Professor Dennis Lubahn, CRC award recipient, Dr. Brian Morin, Postdoctoral Fellow, and Dr. Ed Curran, Postdoctoral Fellow
Breast cancer is one of the leading causes of death. It has been known for some time that certain types of breast cancer require estrogens to grow. Some treatments have been based on this observation and use an estrogen blocker. This may result in tumors that become estrogen resistant. Identification of all the receptors involved in the estrogen response is fundamental to developing a means to overcome this obstacle to treatment. A mouse model of this interaction has given valuable insights to the problem of estrogen resistant tumors.
Bottom Line: This targeted therapy would be effective in the fight to control breast cancer and other estrogen responsive tumors.

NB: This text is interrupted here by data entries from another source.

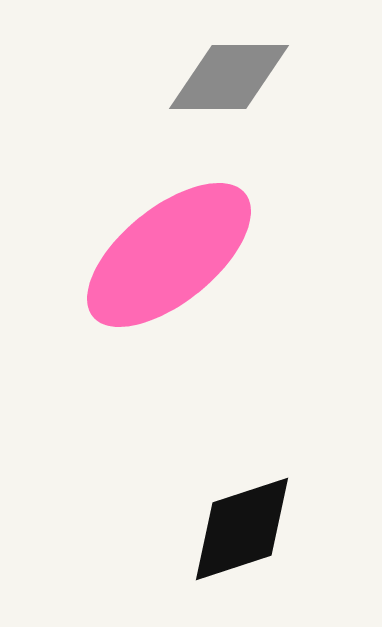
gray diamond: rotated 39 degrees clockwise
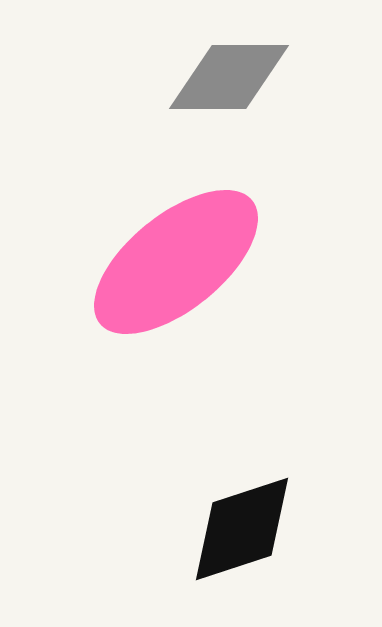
pink ellipse: moved 7 px right, 7 px down
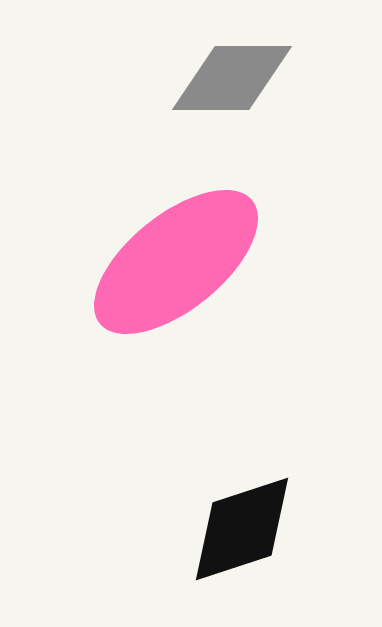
gray diamond: moved 3 px right, 1 px down
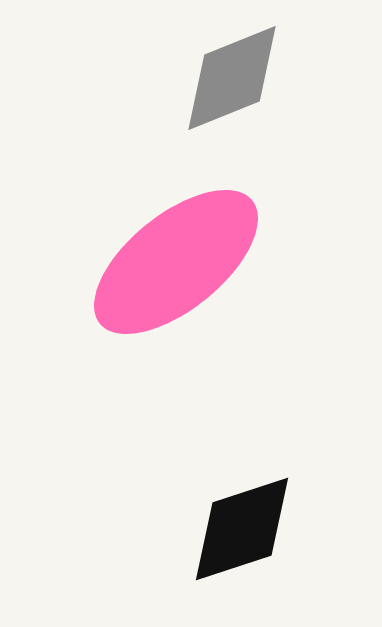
gray diamond: rotated 22 degrees counterclockwise
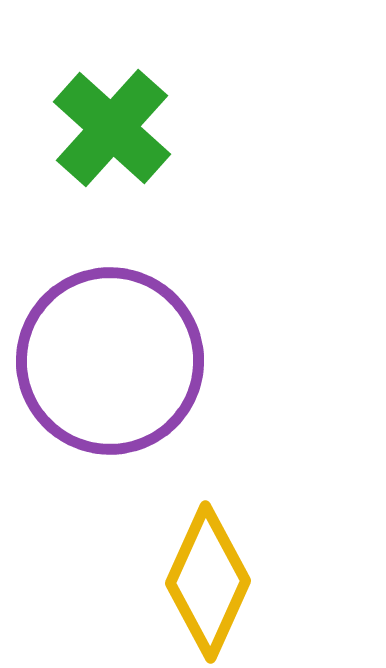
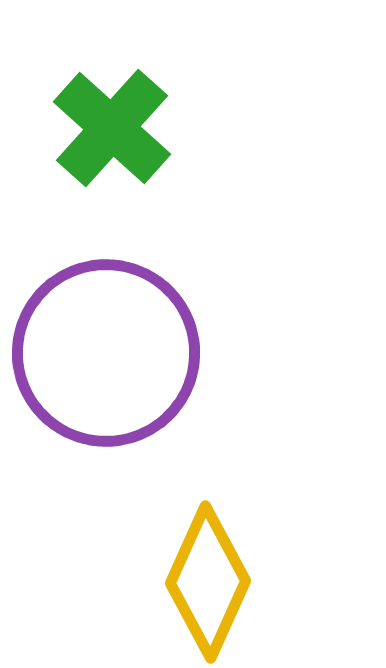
purple circle: moved 4 px left, 8 px up
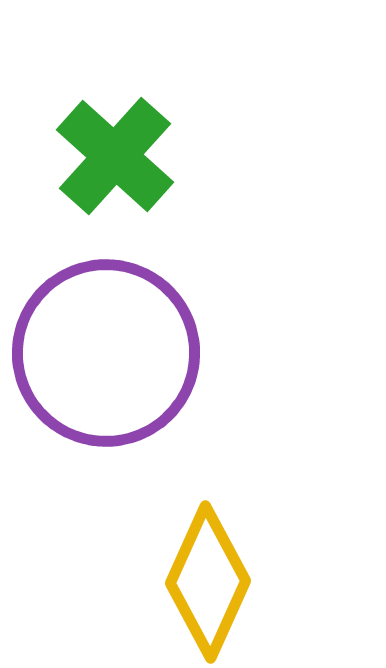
green cross: moved 3 px right, 28 px down
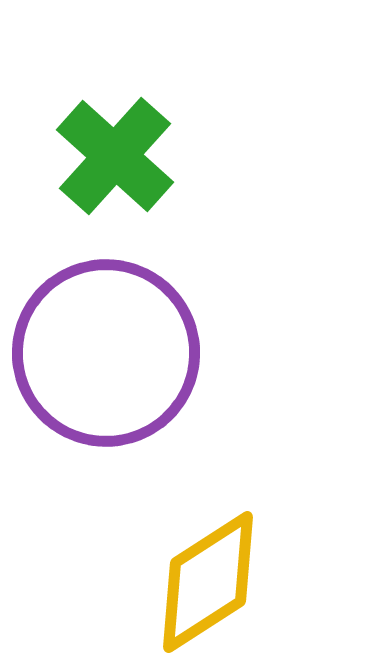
yellow diamond: rotated 33 degrees clockwise
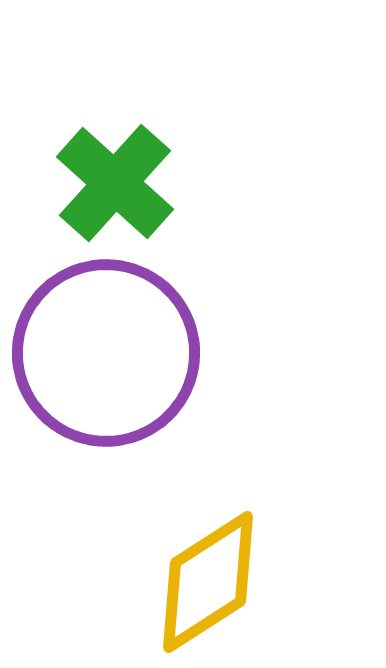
green cross: moved 27 px down
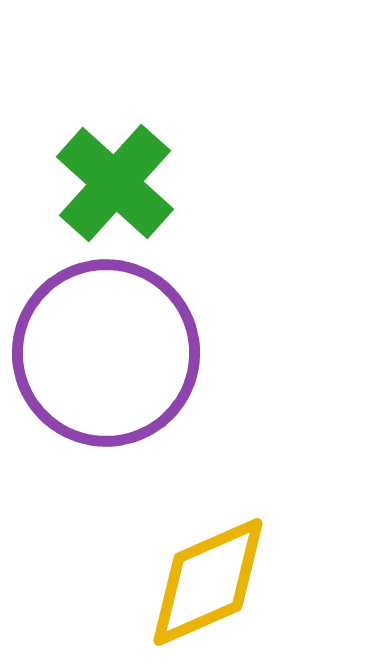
yellow diamond: rotated 9 degrees clockwise
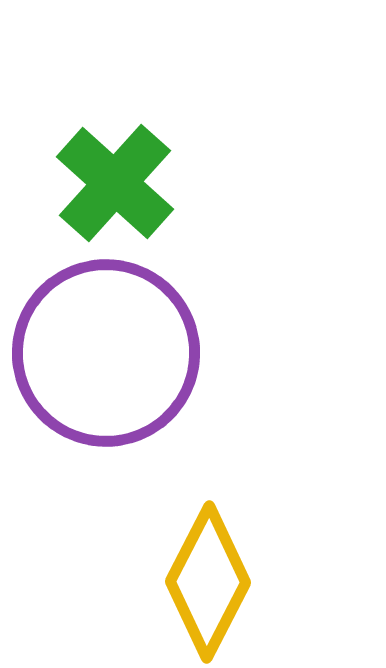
yellow diamond: rotated 39 degrees counterclockwise
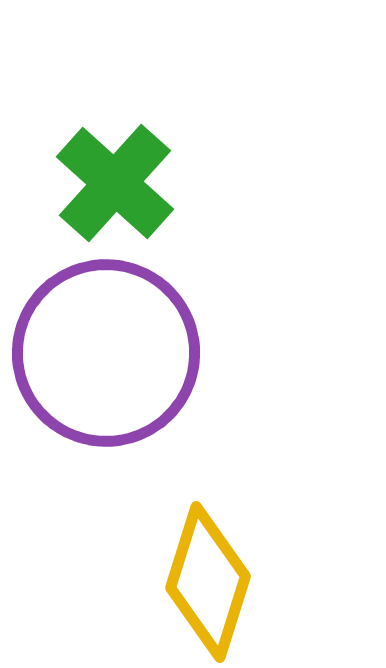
yellow diamond: rotated 10 degrees counterclockwise
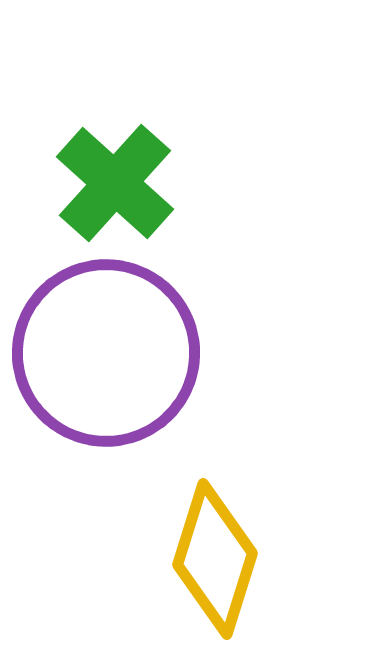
yellow diamond: moved 7 px right, 23 px up
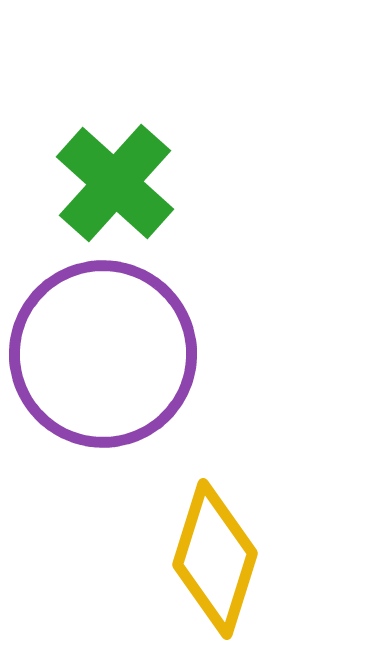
purple circle: moved 3 px left, 1 px down
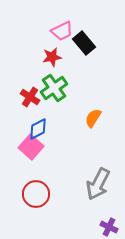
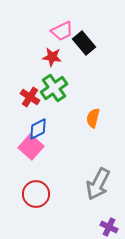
red star: rotated 18 degrees clockwise
orange semicircle: rotated 18 degrees counterclockwise
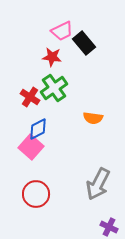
orange semicircle: rotated 96 degrees counterclockwise
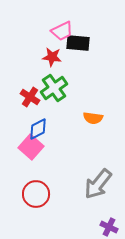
black rectangle: moved 6 px left; rotated 45 degrees counterclockwise
gray arrow: rotated 12 degrees clockwise
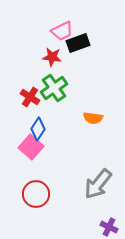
black rectangle: rotated 25 degrees counterclockwise
blue diamond: rotated 30 degrees counterclockwise
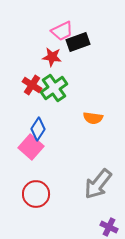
black rectangle: moved 1 px up
red cross: moved 2 px right, 12 px up
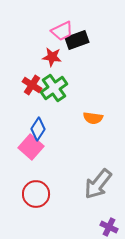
black rectangle: moved 1 px left, 2 px up
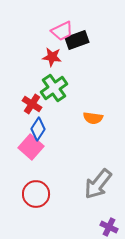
red cross: moved 19 px down
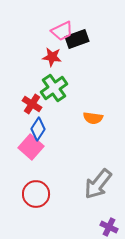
black rectangle: moved 1 px up
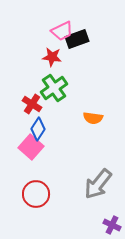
purple cross: moved 3 px right, 2 px up
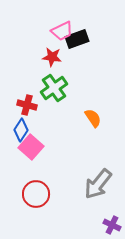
red cross: moved 5 px left, 1 px down; rotated 18 degrees counterclockwise
orange semicircle: rotated 132 degrees counterclockwise
blue diamond: moved 17 px left, 1 px down
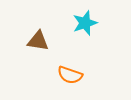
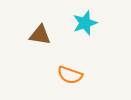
brown triangle: moved 2 px right, 6 px up
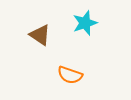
brown triangle: rotated 25 degrees clockwise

A. Chemical and Biochemical Reactions of Dithiolethiones in Certain Foods

Dr. Kent Gates, CRC award recipient and Dr. Donna Zhang, Postdoctoral Fellow
We are seeking to understand the chemical and biological mechanisms by which synthetic and naturally occurring compounds (such as those found in foods like broccoli and cauliflower) can prevent cancer in humans.
Bottom Line: An understanding of how these “anti-carcinogenic” compounds prevent cancer will ultimately allow us to rationally design cancer-preventive diets and dietary supplements.

B. Ultrasonic Detection and Characterization of Endocrine Responsive Cancers

Dr. Steven P. Neal, CRC award recipient and Dr. Thad Wilson, Postdoctoral Fellow
In collaboration with Dr. Boote from the Radiology Department at the University of Missouri-Columbia, Dr. Neal has used the Cancer Research Center Fellowship to support the investigation of ultrasonic scattering processes in cancerous and benign prostate tissue. The long-term goals of the research include improving the effectiveness of ultrasound guided needle biopsies of the prostate and ultrasound based screening for prostate cancer.
Bottom Line: This innovative technique will lead to improved diagnostics, as well as to reduce anxiety of the patient.

C. Development of Effective Immunological Diagnostic Peptides

Professor George Smith, CRC award recipient and Dr. Leslie Matthews, Postdoctoral Fellow
This research project takes a new approach to understanding the body’s response to cancer. The principal assumption is that some type of “marker” or sign is generated by the immune system in response to disease, even in diseases that are not infectious or inherited. If this assumption is true then these markers must exist for cancer. These signature substances can then serve as the basis for highly sensitive diagnostic tests that may detect changes in the body before clinical signs appear. These markers may also serve as anti-cancer vaccine components. Bottom Line: The use of small peptides as antigen-antibody components, in place of large, natural, immunological components, should lead to earlier diagnosis and more effective treatment.